Stored items:
↓↓↓

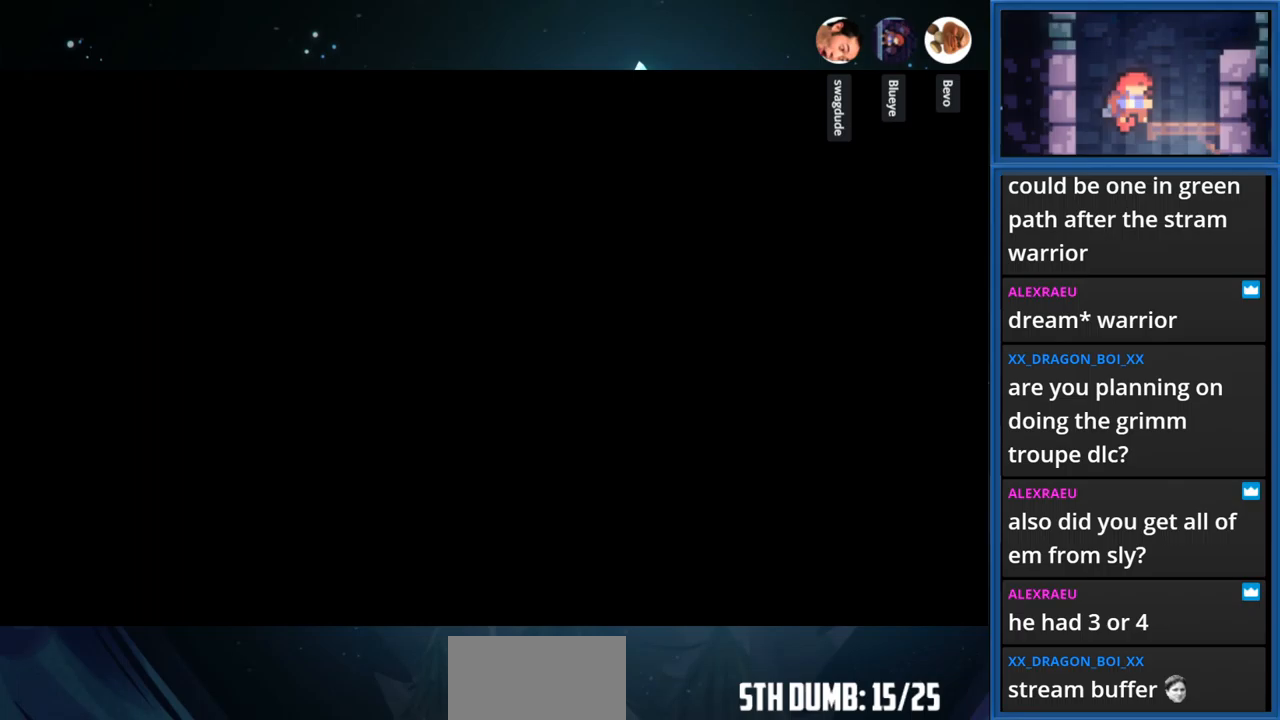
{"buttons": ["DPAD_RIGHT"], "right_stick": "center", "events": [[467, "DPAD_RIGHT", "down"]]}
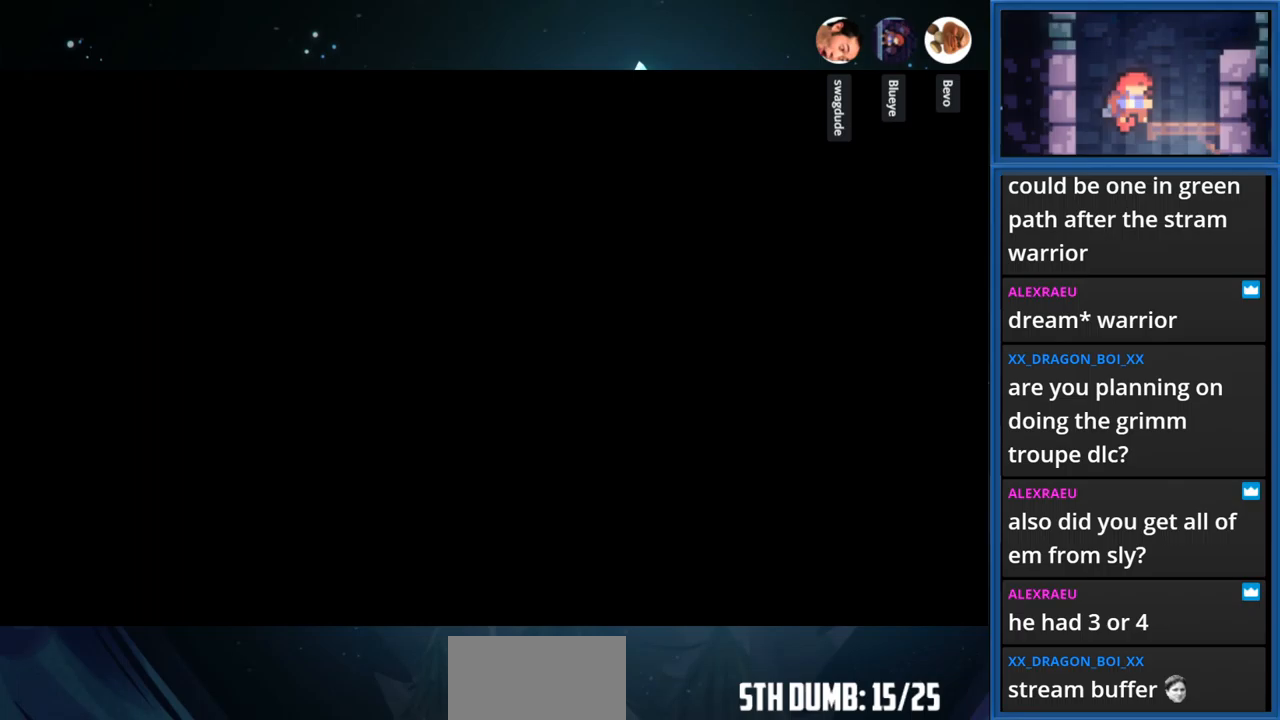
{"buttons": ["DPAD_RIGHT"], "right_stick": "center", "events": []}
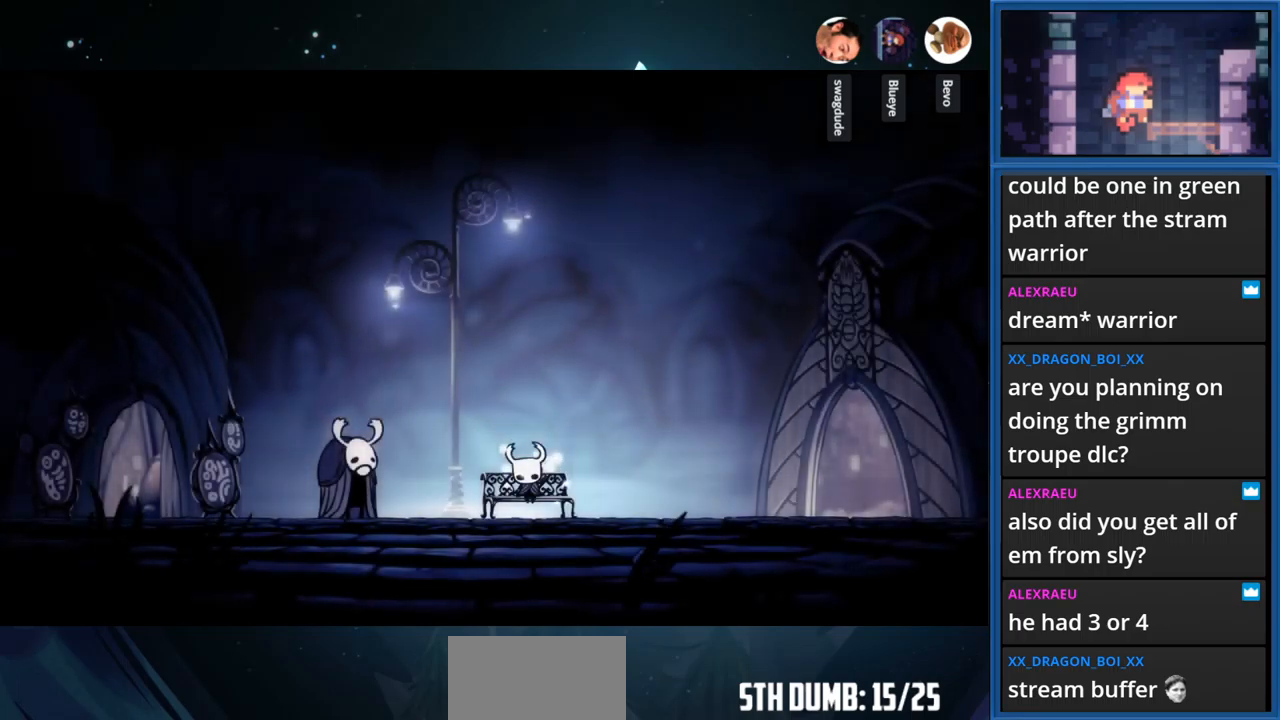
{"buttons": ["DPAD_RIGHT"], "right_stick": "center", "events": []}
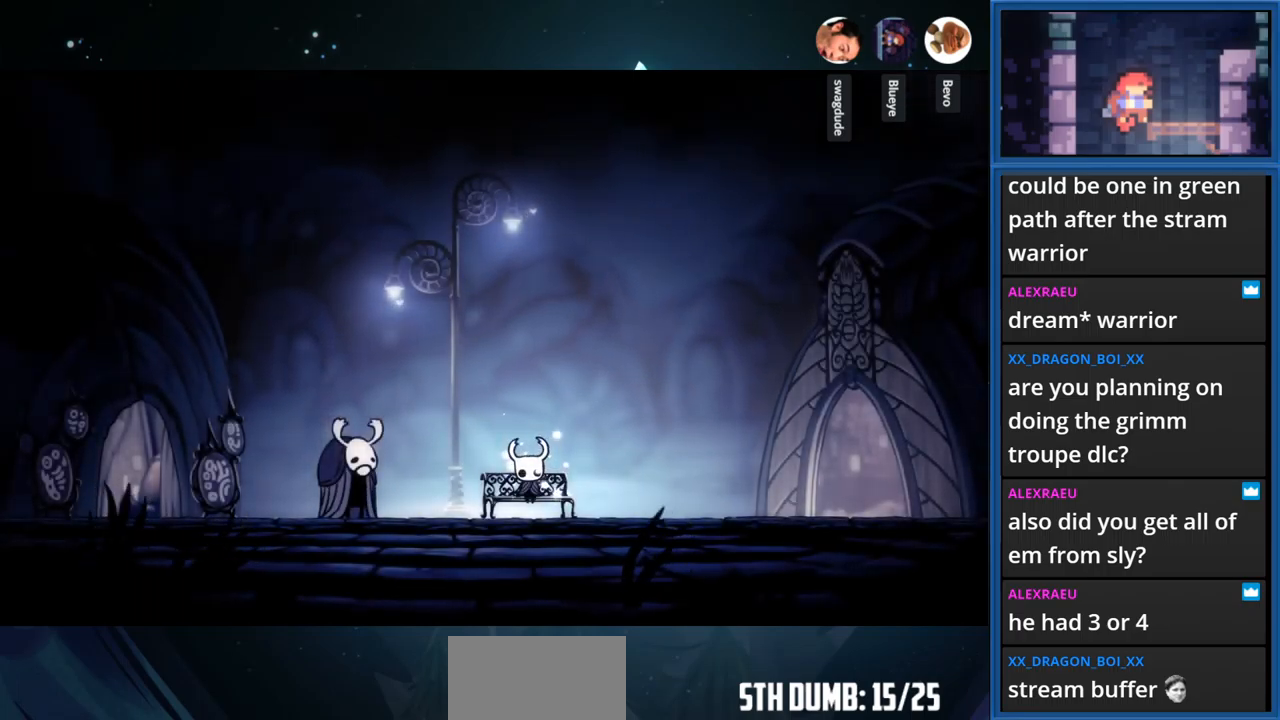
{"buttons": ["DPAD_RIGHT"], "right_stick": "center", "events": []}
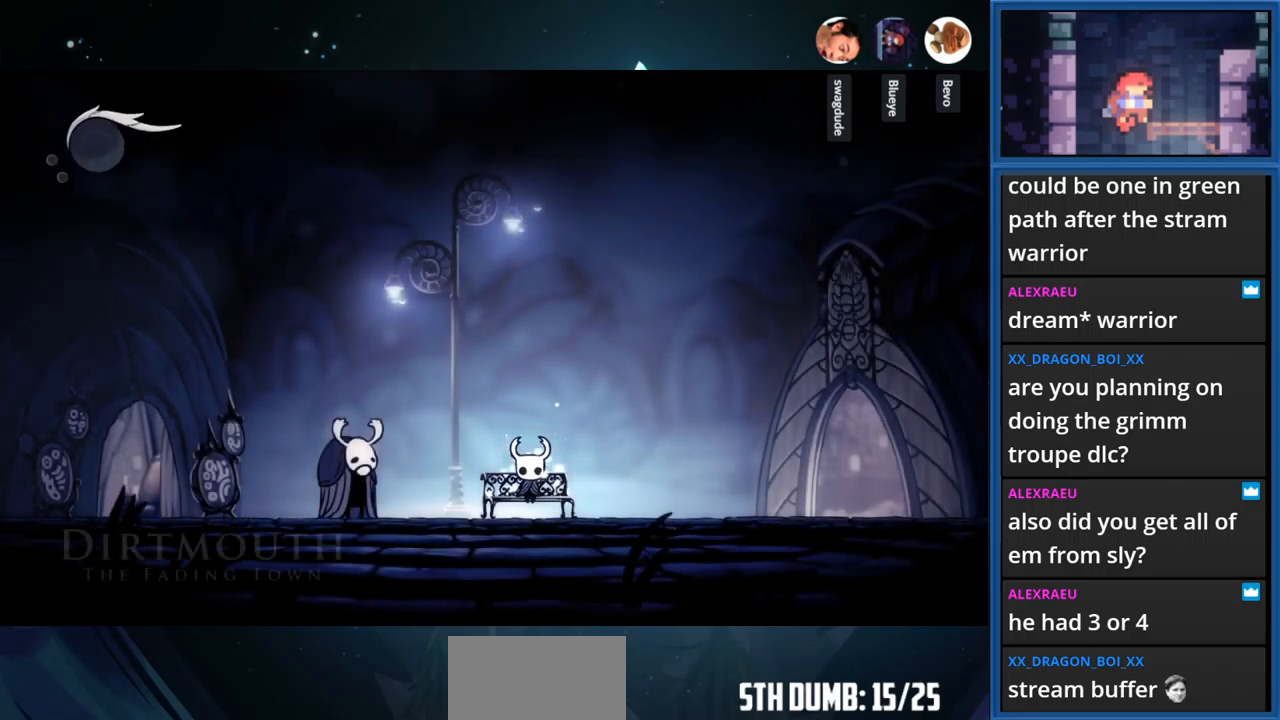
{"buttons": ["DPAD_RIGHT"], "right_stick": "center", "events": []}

↑↑↑

** Your task **
With the pictures removed, copy the data above word for word.

** Solution to this problem **
{"buttons": ["DPAD_RIGHT"], "right_stick": "center", "events": [[467, "DPAD_RIGHT", "down"]]}
{"buttons": ["DPAD_RIGHT"], "right_stick": "center", "events": []}
{"buttons": ["DPAD_RIGHT"], "right_stick": "center", "events": []}
{"buttons": ["DPAD_RIGHT"], "right_stick": "center", "events": []}
{"buttons": ["DPAD_RIGHT"], "right_stick": "center", "events": []}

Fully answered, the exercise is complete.